The types of 0x7fffffff and 0x80000000 will depend on the ranges of the various types, which will affect how other values in this expression are promoted.
int logicalrightshift_v2a(int x, int n)
{
return ((x & 0x7fffffff) >> n) | (x & (unsigned)0x80000000 ? (unsigned)0x80000000 >> n : 0);
}
If you create an unsigned value that is not in the range of int (for example, given a 32bit int, values > 0x7fffffff) then the implicit conversion in the return statement produces an implementation-defined value. The same applies to v3 and v4.
int logicalrightshift_v5(int x, int n)
{
unsigned y;
*(int *)&y = x;
y >>= n;
*(unsigned *)&x = y;
return x;
}
This is still implementation defined, because it is unspecified whether the sign bit in the representation of int corresponds to a value bit or a padding bit in the representation of unsigned. If it corresponds to a padding bit it could be a trap representation, in which case the behaviour is undefined.
int logicalrightshift_v6(int x, int n)
{
unsigned y;
memcpy (&y, &x, sizeof (x));
y >>= n;
memcpy (&x, &y, sizeof (x));
return x;
}
The same comments applying to v5 apply to this.
Also, I think the (unsigned) cast in v2, v2a, v3, v4 is redundant. Is
this correct?
It depends. As a hex constant, 0x80000000 will have type int if that value is within the range of int; otherwise unsigned if that value is within the range of unsigned; otherwise long if that value is within the range of long; otherwise unsigned long (because that value is within the minimum allowed range of unsigned long).
If you wish to ensure that it has unsigned type, then suffix the constant with a U, to 0x80000000U.
Summary:
Converting a number greater than INT_MAX to int gives an implementation-defined result (or indeed, allows an implementation-defined signal to be raised).

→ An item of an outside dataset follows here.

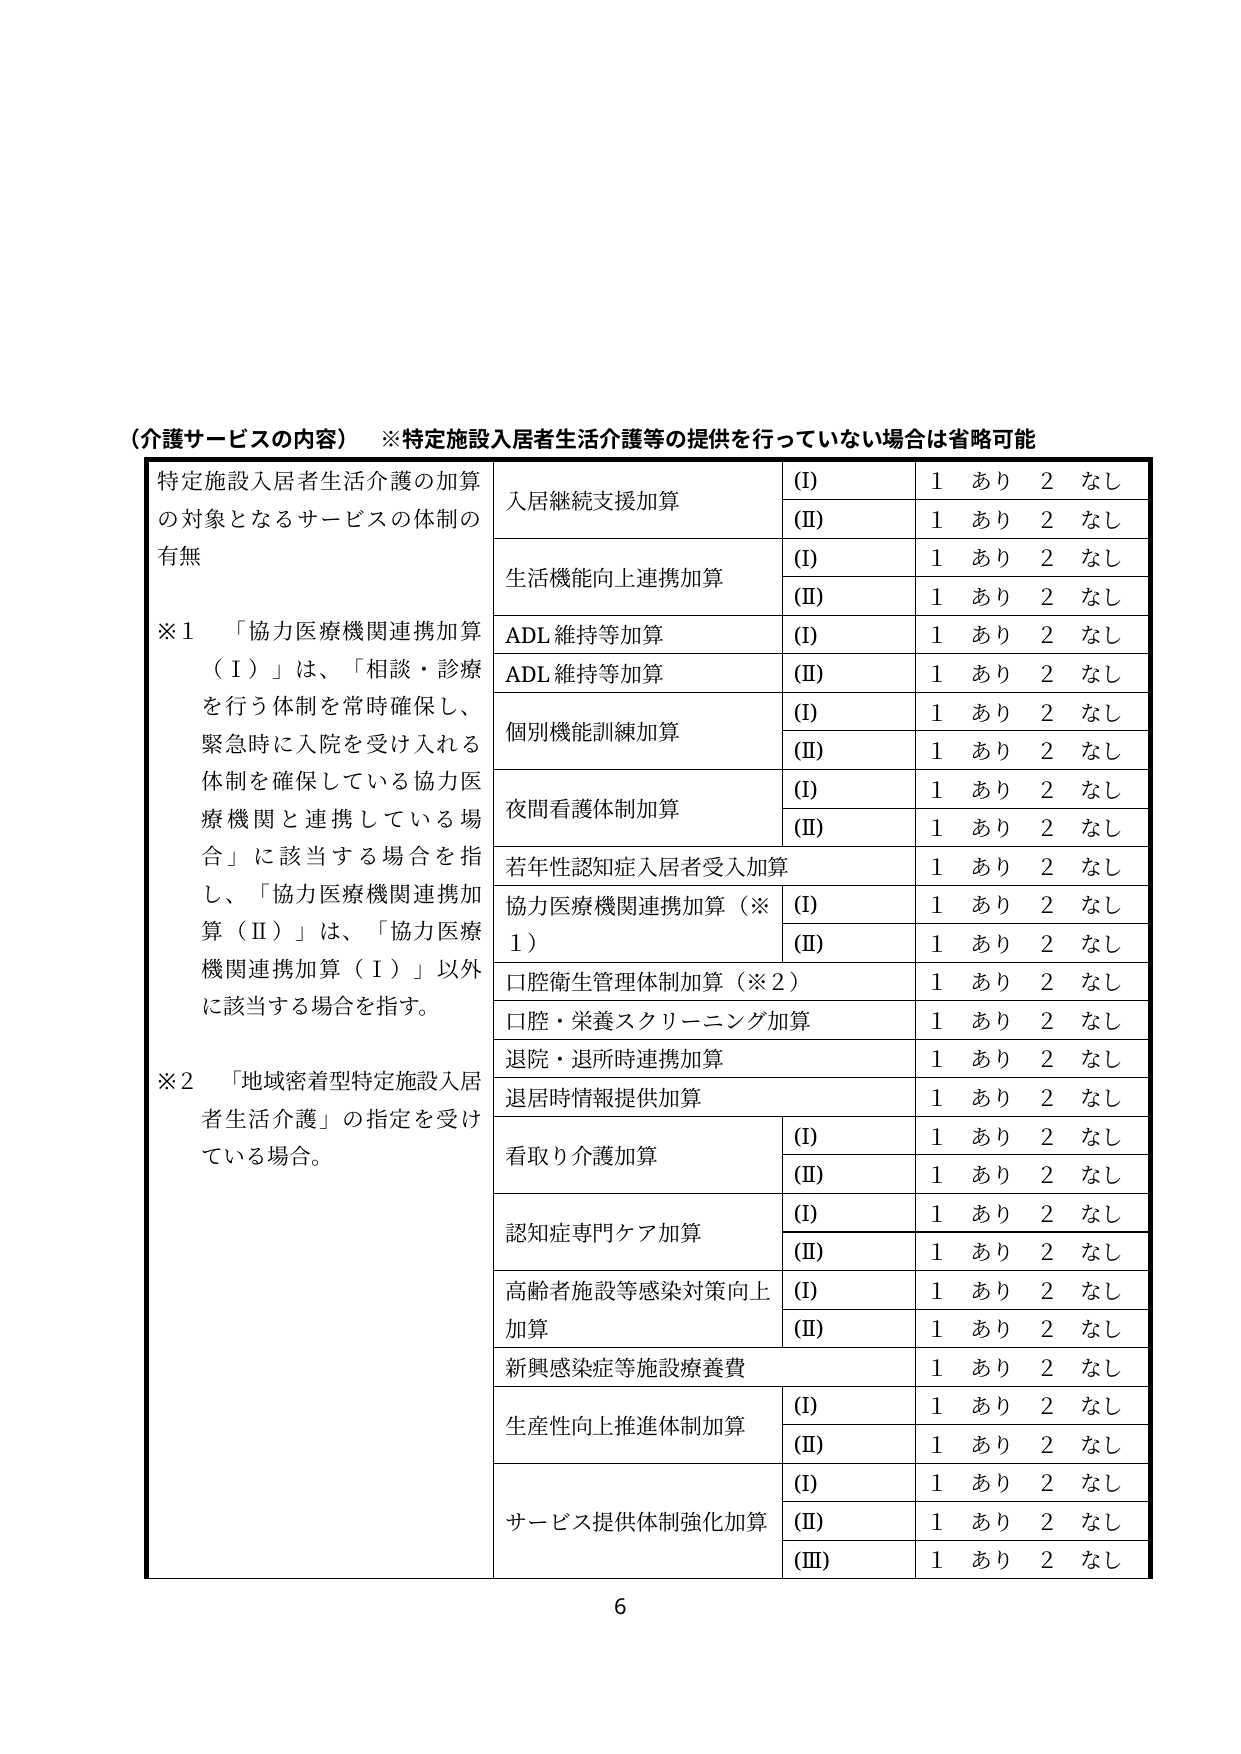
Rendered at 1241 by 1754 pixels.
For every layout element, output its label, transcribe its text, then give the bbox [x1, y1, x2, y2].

Converting an out-of-range number to unsigned is done by repeated addition or subtraction of UINT_MAX + 1, which means it depends on the mathematical value, not the representation.
Inspecting a negative int representation as unsigned is not portable (positive int representations are OK, though).
Generating a negative zero through use of bitwise operators and trying to use the resulting value is not portable.
If you want "logical shifts", then you should be using unsigned types everywhere. The signed types are designed for dealing with algorithms where the value is what matters, not the representation.
If you follow the standard to the word, none of these are guaranteed to be the same on all platforms.
In v5, you violate strict-aliasing, which is undefined behavior.
In v2 - v4, you have signed right-shift, which is implementation defined. (see comments for more details)
In v1, you have signed to unsigned cast, which is implementation defined when the number is out of range.
EDIT:
v6 might actually work given the following assumptions:
'int' is either 2's or 1's complement.
unsigned and int are exactly the same size (in both bytes and bits, and are densely packed).
The endian of unsigned matches that of int.
The padding and bit-layout is the same: (See caf's comment for more details.)